連絡橋の破損から、島に車で来ていた人たちは「車に乗って帰る」ことを
希望したところで、「緊急車両が優先」という、漠然とした「正しそうなもの」に
翻弄されている気持ちにさせられるだろう。ピンチの時にこそ起こっている事態の
アナウンスが最優先に実行されるべきだが、日本のそれは残念ながら先進国の
それではない。流され、堆積してしまった自動車は、バッテリーを海水に
水没させてショートが起き、発火。ダマになった車両の山がまるまる一斉に
火災となった。

天災だから、誰それが悪いとは言わないにしても、「起こったこと」に対する
事後処理の際立つ始末の悪さ、準備のなさは目に余る。

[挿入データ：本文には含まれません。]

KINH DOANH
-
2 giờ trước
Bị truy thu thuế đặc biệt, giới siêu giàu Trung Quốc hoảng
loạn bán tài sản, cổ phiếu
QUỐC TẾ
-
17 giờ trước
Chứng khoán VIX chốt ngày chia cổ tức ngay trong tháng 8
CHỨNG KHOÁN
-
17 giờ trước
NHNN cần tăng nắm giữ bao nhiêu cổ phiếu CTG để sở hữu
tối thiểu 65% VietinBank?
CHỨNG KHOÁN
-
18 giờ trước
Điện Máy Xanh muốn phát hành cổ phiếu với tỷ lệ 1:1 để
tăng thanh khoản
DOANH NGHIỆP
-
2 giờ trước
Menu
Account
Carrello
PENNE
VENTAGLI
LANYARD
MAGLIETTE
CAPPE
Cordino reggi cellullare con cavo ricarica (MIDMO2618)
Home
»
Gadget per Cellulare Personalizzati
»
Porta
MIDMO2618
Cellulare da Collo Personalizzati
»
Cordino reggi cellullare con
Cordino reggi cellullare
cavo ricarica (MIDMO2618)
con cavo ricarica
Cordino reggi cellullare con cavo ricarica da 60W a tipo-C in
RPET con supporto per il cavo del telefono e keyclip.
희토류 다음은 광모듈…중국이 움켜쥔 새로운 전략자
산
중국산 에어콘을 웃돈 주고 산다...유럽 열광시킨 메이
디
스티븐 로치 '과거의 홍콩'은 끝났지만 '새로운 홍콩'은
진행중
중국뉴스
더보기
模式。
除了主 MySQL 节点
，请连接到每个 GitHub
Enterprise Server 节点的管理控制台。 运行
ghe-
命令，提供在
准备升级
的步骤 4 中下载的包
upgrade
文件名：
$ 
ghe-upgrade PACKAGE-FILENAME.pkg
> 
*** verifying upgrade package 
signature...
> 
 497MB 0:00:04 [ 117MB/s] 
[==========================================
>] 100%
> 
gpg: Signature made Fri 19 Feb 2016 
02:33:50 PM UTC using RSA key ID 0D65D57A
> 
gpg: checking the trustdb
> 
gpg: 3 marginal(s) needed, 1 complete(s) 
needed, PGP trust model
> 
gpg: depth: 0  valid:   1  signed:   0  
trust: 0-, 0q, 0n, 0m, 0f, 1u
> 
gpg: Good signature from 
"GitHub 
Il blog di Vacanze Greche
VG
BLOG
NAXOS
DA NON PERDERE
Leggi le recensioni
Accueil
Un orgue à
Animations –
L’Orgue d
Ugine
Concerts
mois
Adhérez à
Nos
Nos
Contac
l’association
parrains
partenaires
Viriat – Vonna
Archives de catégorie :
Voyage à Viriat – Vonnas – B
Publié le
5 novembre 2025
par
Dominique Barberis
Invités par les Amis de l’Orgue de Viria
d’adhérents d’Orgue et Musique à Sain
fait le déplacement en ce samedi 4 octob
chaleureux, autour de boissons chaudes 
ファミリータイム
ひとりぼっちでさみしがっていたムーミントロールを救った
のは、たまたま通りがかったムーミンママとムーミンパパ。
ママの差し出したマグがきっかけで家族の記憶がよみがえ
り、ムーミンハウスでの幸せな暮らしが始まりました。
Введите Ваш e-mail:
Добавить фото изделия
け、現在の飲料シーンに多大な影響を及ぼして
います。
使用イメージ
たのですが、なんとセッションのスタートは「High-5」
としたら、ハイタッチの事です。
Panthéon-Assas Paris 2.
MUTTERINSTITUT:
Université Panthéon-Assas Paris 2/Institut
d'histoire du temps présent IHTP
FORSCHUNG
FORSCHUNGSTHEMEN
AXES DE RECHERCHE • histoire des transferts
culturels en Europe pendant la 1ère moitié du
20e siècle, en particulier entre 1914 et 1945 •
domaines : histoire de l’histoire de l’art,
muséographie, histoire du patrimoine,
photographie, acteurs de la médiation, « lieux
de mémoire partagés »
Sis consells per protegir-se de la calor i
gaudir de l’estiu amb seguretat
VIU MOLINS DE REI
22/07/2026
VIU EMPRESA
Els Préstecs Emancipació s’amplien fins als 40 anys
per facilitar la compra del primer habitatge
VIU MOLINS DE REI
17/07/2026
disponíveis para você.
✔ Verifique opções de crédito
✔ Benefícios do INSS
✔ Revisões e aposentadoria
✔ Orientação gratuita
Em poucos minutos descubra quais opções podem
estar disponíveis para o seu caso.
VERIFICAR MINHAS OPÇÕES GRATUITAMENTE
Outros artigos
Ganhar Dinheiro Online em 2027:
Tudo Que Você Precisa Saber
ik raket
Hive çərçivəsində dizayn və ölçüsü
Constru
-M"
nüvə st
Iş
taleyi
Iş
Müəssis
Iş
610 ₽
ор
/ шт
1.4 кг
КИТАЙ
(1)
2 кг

今の日本は「関空」
「新千歳」という二つの空港を失っている。国際便が名古屋などに振り分けられたと
しても「どうなってんだこの国は?」と憤るのではないか。政府は天災に
責任なんかとらないだろう。これよりもうんと小さな省庁を巻き込んだ
不祥事にすら、責任をとらなかった政府なのだと、多くの人は分かってる。
だからものすごくたくさんの人たちは強い気通りを覚えて蓄えている。

こうしたことからも感じ、ずっと思ってたことだけど、「ピンチとなった
個人にあまり優しいとは言えない」態度を国に感じてしまう。ボランティアや
人の善意はたしかにある。けど税金とられてる分だけのリターンが
いざという時に「機能してる」と感じられずにいる。「なんとかしなくちゃ」と
いう個人に起因するものしか、動いてるようにみえないのです。

今年に入って、何度天災がこの国を、世界を襲っていることか。
その数は年々増えることは想像できる。

美徳みたいに「黙って並ぶ」ことはよく報じられているけれど、並んでる
当人たちはハラワタが煮えくり返るくらいに、嫌々強制されていると
感じてる。どこか「シノゴノ言うなよ」という脅迫観念を覚える。
これに至る前に、もしくはその軽減に備えるべきなのは、個々人ではなく
公の機関の仕事じゃないんだろうか。

天災なのだ。天災という規模に対して「個人の責任」で対するのは任意で
あるけど、インフラの破損、同時多発的な事態に対し、公の機関の
手出しの少なさ、熱量の伝わらなさがどうにも腹立たしいのです。
「助けるから、待ってて!」という熱量も励ましも、事故直後こそ
肝心なのに、ゼロに等しかった。外国であれば民衆の暴動すら
起こりかねない状況にある。人々が「怒ってない」ように一見みえるのは
抑制の利いた態度ではあるけれど、自分の中のナニカを殺し続けてることに
鈍感にしていることは、いいことではない。自殺につながってるような
自制に、手を打たない狡猾さすら覚えてしまうのです。

お金を出して買った家や車が被災で「大きな燃えないゴミ」になることを
ずっと目の当たりにしてる世代たちに、テレビやネットは「もっと買え」
「もっと若返ろう」と喧伝しております。手を打たないでおいて、
そりゃないぜ、馬鹿になれって?と言われてる気にすらなります。
タンカーとか連絡橋とか、道路とかビルとか、インフラすらぶっ壊れて
巨大なごみになってるんです。「一斉に壊れる」ことが起こってるのを
メディア通じてみてる時代なんです。「一斉に駄目になった」を毎日
見てるんです。繰り返し。じゃあ、本当にしてほしいことはなにか?は
明白だというのに。

「電気も水も住まうところも、突然失われる」を念頭に過ごすことを
明に暗に強いられている。それはきっと世界のどこに住んでても
これを味わう時代に入っている。では強化すべきインフラってどっちの
方向のなにであるか?はもっとサバイバルな方ではないのかしら。